Remedies based on those that have been used for centuries in China are being submitted for FDA approval and are shortly expected to go into human trials at Mount Sinai, with participants taking tablets that include ingredients from roots and fruits. Because of herbal medicine's success in China (and in animal trials here), researchers suspect the tablets will largely block allergic symptoms.
In this approach, already approved for adult asthma (as the medicine Xolair), scientists genetically engineer an antibody that disables a natural antibody, known as IgE, that triggers allergic reactions. Researchers hope to pursue an FDA-approved anti-IgE therapy for food allergies as well.—Jenn Andrlik
Scientists have many theories about why food allergy cases seem to be rising in the western world. One is that it might be due to better diagnosis—children with allergies today might have simply been labeled sickly or as having weak stomachs in the past. Some point to baby skincare products containing common food allergens or to mothers' eating peanut products and then passing them in breast milk.
Food preparation has also been blamed. The U.S. and industrialized nations tend to roast peanuts, although in China, which has a high consumption of nuts yet a lower rate of nut allergies, nuts are generally boiled or fried.
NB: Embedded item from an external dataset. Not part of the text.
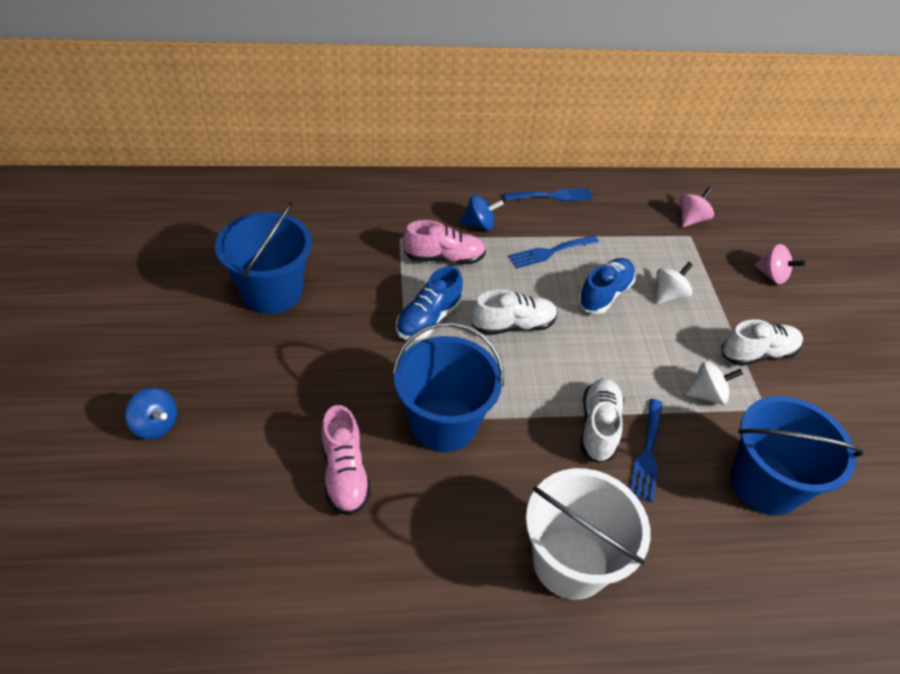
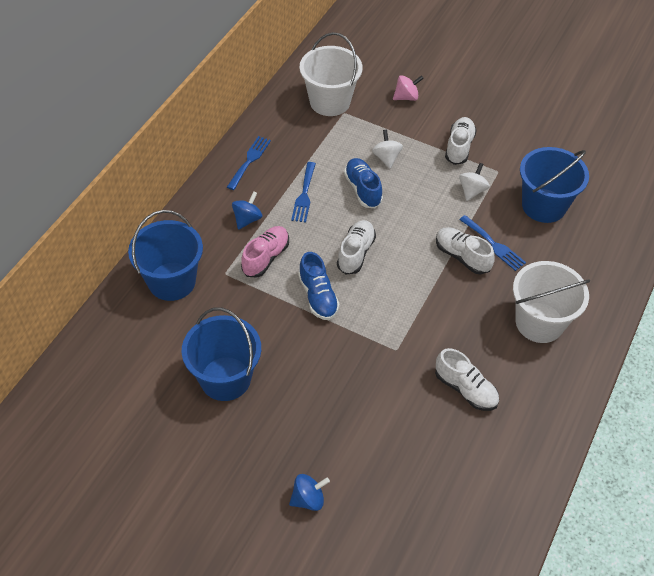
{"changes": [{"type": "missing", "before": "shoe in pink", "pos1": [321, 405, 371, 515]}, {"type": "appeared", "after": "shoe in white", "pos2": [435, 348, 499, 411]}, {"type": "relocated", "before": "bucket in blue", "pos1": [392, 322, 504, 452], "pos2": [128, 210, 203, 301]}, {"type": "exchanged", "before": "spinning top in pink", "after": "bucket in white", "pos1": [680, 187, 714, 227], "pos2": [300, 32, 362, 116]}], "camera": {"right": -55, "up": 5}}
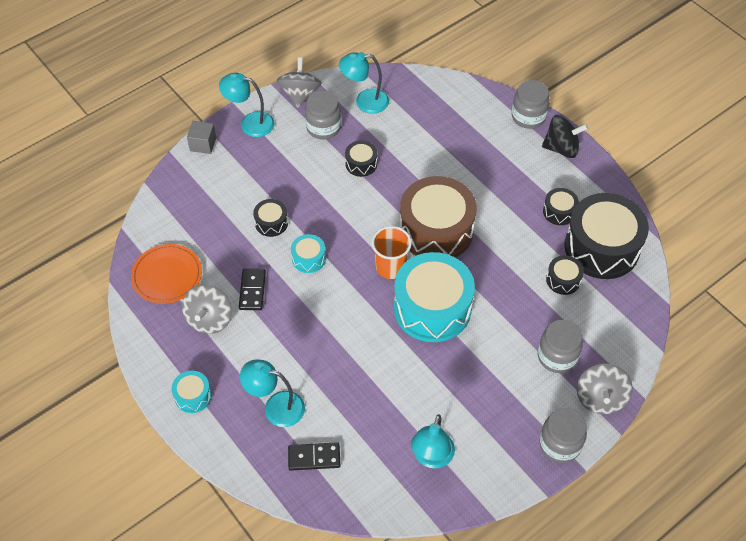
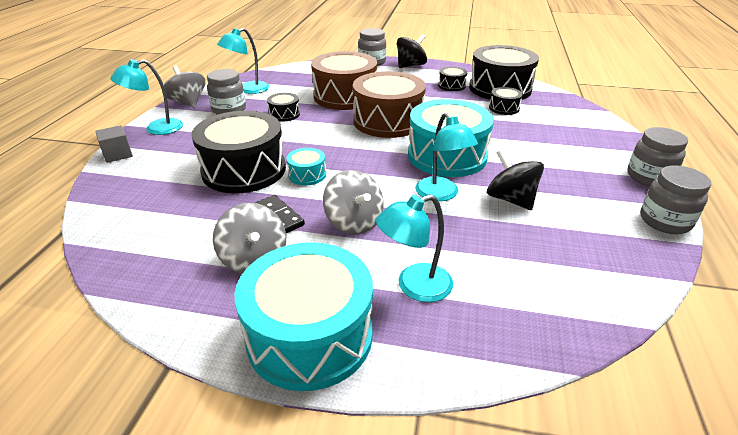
{"changes": [{"type": "missing", "before": "plate in orange", "pos1": [131, 244, 202, 304]}, {"type": "missing", "before": "domino in black", "pos1": [288, 442, 340, 471]}, {"type": "missing", "before": "cup in orange", "pos1": [372, 226, 412, 279]}, {"type": "appeared", "after": "drum in brown", "pos2": [311, 51, 377, 110]}, {"type": "appeared", "after": "spinning top in black", "pos2": [487, 149, 544, 210]}, {"type": "relocated", "before": "lamp in turquoise", "pos1": [411, 414, 455, 469], "pos2": [415, 113, 478, 201]}, {"type": "relocated", "before": "jar in grey", "pos1": [538, 320, 583, 373], "pos2": [640, 165, 711, 234]}, {"type": "relocated", "before": "spinning top in grey", "pos1": [577, 364, 633, 414], "pos2": [323, 170, 384, 234]}, {"type": "size", "before": "drum in turquoise", "pos1": [172, 371, 212, 413], "pos2": [235, 242, 373, 391], "scale": 2.22}, {"type": "size", "before": "drum in black", "pos1": [253, 199, 288, 237], "pos2": [192, 111, 286, 193], "scale": 2.22}], "camera": {"right": -40, "up": -20}}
The most popular theory is the hygiene hypothesis, which suggests that as our environment has become more hygienic—people keep themselves and their homes cleaner and use antibiotics to fight infections and vaccinations to prevent illnesses—people's immune systems have begun to attack otherwise harmless proteins in food, causing allergic reactions, or in the air, causing asthma. Each theory has its holes and detractors, though. For instance, the hygiene hypothesis doesn't explain why children in inner-city communities, which have been documented as having poorer hygiene, have the highest rate of asthma in the U.S. As frustrating as the lack of certainty is for allergy sufferers and their parents, science doesn't have a clear answer just yet.—P.K.